== How to complete this task ==
Update the listing below so that each instance of "Add to Cart" reads "Add to Bag", leaving every other line unchanged.

== Given records ==
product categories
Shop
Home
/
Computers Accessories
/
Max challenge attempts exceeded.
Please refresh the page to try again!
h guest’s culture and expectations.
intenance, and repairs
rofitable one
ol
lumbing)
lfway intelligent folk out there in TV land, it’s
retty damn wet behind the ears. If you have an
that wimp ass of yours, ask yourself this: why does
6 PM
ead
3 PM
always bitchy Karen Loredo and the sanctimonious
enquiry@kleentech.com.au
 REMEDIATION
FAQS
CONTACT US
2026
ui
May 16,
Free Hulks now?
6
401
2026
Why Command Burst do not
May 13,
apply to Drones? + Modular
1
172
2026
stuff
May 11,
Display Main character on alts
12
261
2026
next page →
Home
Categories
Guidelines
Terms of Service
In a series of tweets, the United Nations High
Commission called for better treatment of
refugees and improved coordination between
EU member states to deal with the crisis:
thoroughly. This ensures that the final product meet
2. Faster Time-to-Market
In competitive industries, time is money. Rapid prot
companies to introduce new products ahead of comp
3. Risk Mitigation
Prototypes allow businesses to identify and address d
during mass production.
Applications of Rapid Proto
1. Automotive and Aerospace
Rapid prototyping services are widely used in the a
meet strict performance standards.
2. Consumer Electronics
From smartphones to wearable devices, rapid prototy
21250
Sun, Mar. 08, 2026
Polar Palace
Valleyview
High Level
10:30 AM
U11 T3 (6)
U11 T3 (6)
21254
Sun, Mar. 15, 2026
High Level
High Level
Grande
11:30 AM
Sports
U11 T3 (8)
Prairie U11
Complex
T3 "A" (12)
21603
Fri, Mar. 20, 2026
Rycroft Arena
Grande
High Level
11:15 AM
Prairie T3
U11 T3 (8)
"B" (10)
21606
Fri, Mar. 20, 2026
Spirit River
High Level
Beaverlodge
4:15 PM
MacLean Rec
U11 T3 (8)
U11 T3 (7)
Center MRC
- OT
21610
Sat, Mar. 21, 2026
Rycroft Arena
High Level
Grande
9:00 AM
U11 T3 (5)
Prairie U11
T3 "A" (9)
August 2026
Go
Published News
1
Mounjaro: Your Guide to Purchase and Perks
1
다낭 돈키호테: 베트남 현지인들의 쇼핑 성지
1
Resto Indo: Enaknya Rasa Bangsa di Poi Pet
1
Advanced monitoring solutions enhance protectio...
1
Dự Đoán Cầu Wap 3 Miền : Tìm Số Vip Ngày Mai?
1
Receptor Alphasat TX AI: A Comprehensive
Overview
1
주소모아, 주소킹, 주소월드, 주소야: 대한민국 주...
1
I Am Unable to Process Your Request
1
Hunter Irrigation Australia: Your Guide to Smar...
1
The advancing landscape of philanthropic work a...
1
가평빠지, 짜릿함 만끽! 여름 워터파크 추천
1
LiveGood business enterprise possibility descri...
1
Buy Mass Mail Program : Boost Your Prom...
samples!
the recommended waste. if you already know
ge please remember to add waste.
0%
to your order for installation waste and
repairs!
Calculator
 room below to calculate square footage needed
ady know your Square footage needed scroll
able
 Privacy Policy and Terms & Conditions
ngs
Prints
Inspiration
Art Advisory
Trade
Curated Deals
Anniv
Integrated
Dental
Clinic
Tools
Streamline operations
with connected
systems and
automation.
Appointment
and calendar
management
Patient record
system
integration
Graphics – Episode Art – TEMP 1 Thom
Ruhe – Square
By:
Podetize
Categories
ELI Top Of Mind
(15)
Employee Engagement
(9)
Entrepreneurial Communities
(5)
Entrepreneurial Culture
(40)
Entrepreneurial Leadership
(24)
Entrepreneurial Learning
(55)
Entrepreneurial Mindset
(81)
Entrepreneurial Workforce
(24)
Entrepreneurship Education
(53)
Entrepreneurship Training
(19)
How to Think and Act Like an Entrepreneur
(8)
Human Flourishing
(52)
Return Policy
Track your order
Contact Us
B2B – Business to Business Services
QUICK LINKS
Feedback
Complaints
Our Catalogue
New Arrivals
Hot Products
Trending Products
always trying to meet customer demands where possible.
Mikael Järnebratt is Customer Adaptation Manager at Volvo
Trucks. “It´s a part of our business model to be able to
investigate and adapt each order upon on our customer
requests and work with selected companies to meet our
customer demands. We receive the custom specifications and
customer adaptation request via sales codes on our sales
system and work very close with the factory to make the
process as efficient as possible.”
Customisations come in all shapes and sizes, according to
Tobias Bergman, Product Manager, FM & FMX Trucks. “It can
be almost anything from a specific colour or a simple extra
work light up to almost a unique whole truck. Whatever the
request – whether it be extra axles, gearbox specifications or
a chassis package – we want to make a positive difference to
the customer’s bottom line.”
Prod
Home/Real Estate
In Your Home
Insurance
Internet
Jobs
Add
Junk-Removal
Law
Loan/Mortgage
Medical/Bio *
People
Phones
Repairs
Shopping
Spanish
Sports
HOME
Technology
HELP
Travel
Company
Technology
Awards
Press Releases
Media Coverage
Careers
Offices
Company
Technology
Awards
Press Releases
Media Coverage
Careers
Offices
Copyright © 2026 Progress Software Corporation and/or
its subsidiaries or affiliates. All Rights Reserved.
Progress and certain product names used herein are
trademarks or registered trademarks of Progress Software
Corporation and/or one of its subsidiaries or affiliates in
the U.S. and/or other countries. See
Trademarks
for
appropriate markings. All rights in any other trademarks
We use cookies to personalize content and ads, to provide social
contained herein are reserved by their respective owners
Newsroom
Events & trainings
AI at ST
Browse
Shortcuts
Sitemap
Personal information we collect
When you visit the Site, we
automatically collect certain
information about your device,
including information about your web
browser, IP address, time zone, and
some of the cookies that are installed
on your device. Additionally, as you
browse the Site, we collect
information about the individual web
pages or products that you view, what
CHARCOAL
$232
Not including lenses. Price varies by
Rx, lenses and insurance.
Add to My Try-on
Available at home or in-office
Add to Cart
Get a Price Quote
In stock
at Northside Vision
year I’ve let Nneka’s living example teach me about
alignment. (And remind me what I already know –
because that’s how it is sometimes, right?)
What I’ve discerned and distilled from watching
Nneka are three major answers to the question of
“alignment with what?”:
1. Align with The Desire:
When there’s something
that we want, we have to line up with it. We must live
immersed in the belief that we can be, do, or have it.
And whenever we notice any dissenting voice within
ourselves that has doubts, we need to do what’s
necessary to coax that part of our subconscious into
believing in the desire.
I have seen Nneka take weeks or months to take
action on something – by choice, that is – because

== Response box ==
product categories
Shop
Home
/
Computers Accessories
/
Max challenge attempts exceeded.
Please refresh the page to try again!
h guest’s culture and expectations.
intenance, and repairs
rofitable one
ol
lumbing)
lfway intelligent folk out there in TV land, it’s
retty damn wet behind the ears. If you have an
that wimp ass of yours, ask yourself this: why does
6 PM
ead
3 PM
always bitchy Karen Loredo and the sanctimonious
enquiry@kleentech.com.au
 REMEDIATION
FAQS
CONTACT US
2026
ui
May 16,
Free Hulks now?
6
401
2026
Why Command Burst do not
May 13,
apply to Drones? + Modular
1
172
2026
stuff
May 11,
Display Main character on alts
12
261
2026
next page →
Home
Categories
Guidelines
Terms of Service
In a series of tweets, the United Nations High
Commission called for better treatment of
refugees and improved coordination between
EU member states to deal with the crisis:
thoroughly. This ensures that the final product meet
2. Faster Time-to-Market
In competitive industries, time is money. Rapid prot
companies to introduce new products ahead of comp
3. Risk Mitigation
Prototypes allow businesses to identify and address d
during mass production.
Applications of Rapid Proto
1. Automotive and Aerospace
Rapid prototyping services are widely used in the a
meet strict performance standards.
2. Consumer Electronics
From smartphones to wearable devices, rapid prototy
21250
Sun, Mar. 08, 2026
Polar Palace
Valleyview
High Level
10:30 AM
U11 T3 (6)
U11 T3 (6)
21254
Sun, Mar. 15, 2026
High Level
High Level
Grande
11:30 AM
Sports
U11 T3 (8)
Prairie U11
Complex
T3 "A" (12)
21603
Fri, Mar. 20, 2026
Rycroft Arena
Grande
High Level
11:15 AM
Prairie T3
U11 T3 (8)
"B" (10)
21606
Fri, Mar. 20, 2026
Spirit River
High Level
Beaverlodge
4:15 PM
MacLean Rec
U11 T3 (8)
U11 T3 (7)
Center MRC
- OT
21610
Sat, Mar. 21, 2026
Rycroft Arena
High Level
Grande
9:00 AM
U11 T3 (5)
Prairie U11
T3 "A" (9)
August 2026
Go
Published News
1
Mounjaro: Your Guide to Purchase and Perks
1
다낭 돈키호테: 베트남 현지인들의 쇼핑 성지
1
Resto Indo: Enaknya Rasa Bangsa di Poi Pet
1
Advanced monitoring solutions enhance protectio...
1
Dự Đoán Cầu Wap 3 Miền : Tìm Số Vip Ngày Mai?
1
Receptor Alphasat TX AI: A Comprehensive
Overview
1
주소모아, 주소킹, 주소월드, 주소야: 대한민국 주...
1
I Am Unable to Process Your Request
1
Hunter Irrigation Australia: Your Guide to Smar...
1
The advancing landscape of philanthropic work a...
1
가평빠지, 짜릿함 만끽! 여름 워터파크 추천
1
LiveGood business enterprise possibility descri...
1
Buy Mass Mail Program : Boost Your Prom...
samples!
the recommended waste. if you already know
ge please remember to add waste.
0%
to your order for installation waste and
repairs!
Calculator
 room below to calculate square footage needed
ady know your Square footage needed scroll
able
 Privacy Policy and Terms & Conditions
ngs
Prints
Inspiration
Art Advisory
Trade
Curated Deals
Anniv
Integrated
Dental
Clinic
Tools
Streamline operations
with connected
systems and
automation.
Appointment
and calendar
management
Patient record
system
integration
Graphics – Episode Art – TEMP 1 Thom
Ruhe – Square
By:
Podetize
Categories
ELI Top Of Mind
(15)
Employee Engagement
(9)
Entrepreneurial Communities
(5)
Entrepreneurial Culture
(40)
Entrepreneurial Leadership
(24)
Entrepreneurial Learning
(55)
Entrepreneurial Mindset
(81)
Entrepreneurial Workforce
(24)
Entrepreneurship Education
(53)
Entrepreneurship Training
(19)
How to Think and Act Like an Entrepreneur
(8)
Human Flourishing
(52)
Return Policy
Track your order
Contact Us
B2B – Business to Business Services
QUICK LINKS
Feedback
Complaints
Our Catalogue
New Arrivals
Hot Products
Trending Products
always trying to meet customer demands where possible.
Mikael Järnebratt is Customer Adaptation Manager at Volvo
Trucks. “It´s a part of our business model to be able to
investigate and adapt each order upon on our customer
requests and work with selected companies to meet our
customer demands. We receive the custom specifications and
customer adaptation request via sales codes on our sales
system and work very close with the factory to make the
process as efficient as possible.”
Customisations come in all shapes and sizes, according to
Tobias Bergman, Product Manager, FM & FMX Trucks. “It can
be almost anything from a specific colour or a simple extra
work light up to almost a unique whole truck. Whatever the
request – whether it be extra axles, gearbox specifications or
a chassis package – we want to make a positive difference to
the customer’s bottom line.”
Prod
Home/Real Estate
In Your Home
Insurance
Internet
Jobs
Add
Junk-Removal
Law
Loan/Mortgage
Medical/Bio *
People
Phones
Repairs
Shopping
Spanish
Sports
HOME
Technology
HELP
Travel
Company
Technology
Awards
Press Releases
Media Coverage
Careers
Offices
Company
Technology
Awards
Press Releases
Media Coverage
Careers
Offices
Copyright © 2026 Progress Software Corporation and/or
its subsidiaries or affiliates. All Rights Reserved.
Progress and certain product names used herein are
trademarks or registered trademarks of Progress Software
Corporation and/or one of its subsidiaries or affiliates in
the U.S. and/or other countries. See
Trademarks
for
appropriate markings. All rights in any other trademarks
We use cookies to personalize content and ads, to provide social
contained herein are reserved by their respective owners
Newsroom
Events & trainings
AI at ST
Browse
Shortcuts
Sitemap
Personal information we collect
When you visit the Site, we
automatically collect certain
information about your device,
including information about your web
browser, IP address, time zone, and
some of the cookies that are installed
on your device. Additionally, as you
browse the Site, we collect
information about the individual web
pages or products that you view, what
CHARCOAL
$232
Not including lenses. Price varies by
Rx, lenses and insurance.
Add to My Try-on
Available at home or in-office
Add to Bag
Get a Price Quote
In stock
at Northside Vision
year I’ve let Nneka’s living example teach me about
alignment. (And remind me what I already know –
because that’s how it is sometimes, right?)
What I’ve discerned and distilled from watching
Nneka are three major answers to the question of
“alignment with what?”:
1. Align with The Desire:
When there’s something
that we want, we have to line up with it. We must live
immersed in the belief that we can be, do, or have it.
And whenever we notice any dissenting voice within
ourselves that has doubts, we need to do what’s
necessary to coax that part of our subconscious into
believing in the desire.
I have seen Nneka take weeks or months to take
action on something – by choice, that is – because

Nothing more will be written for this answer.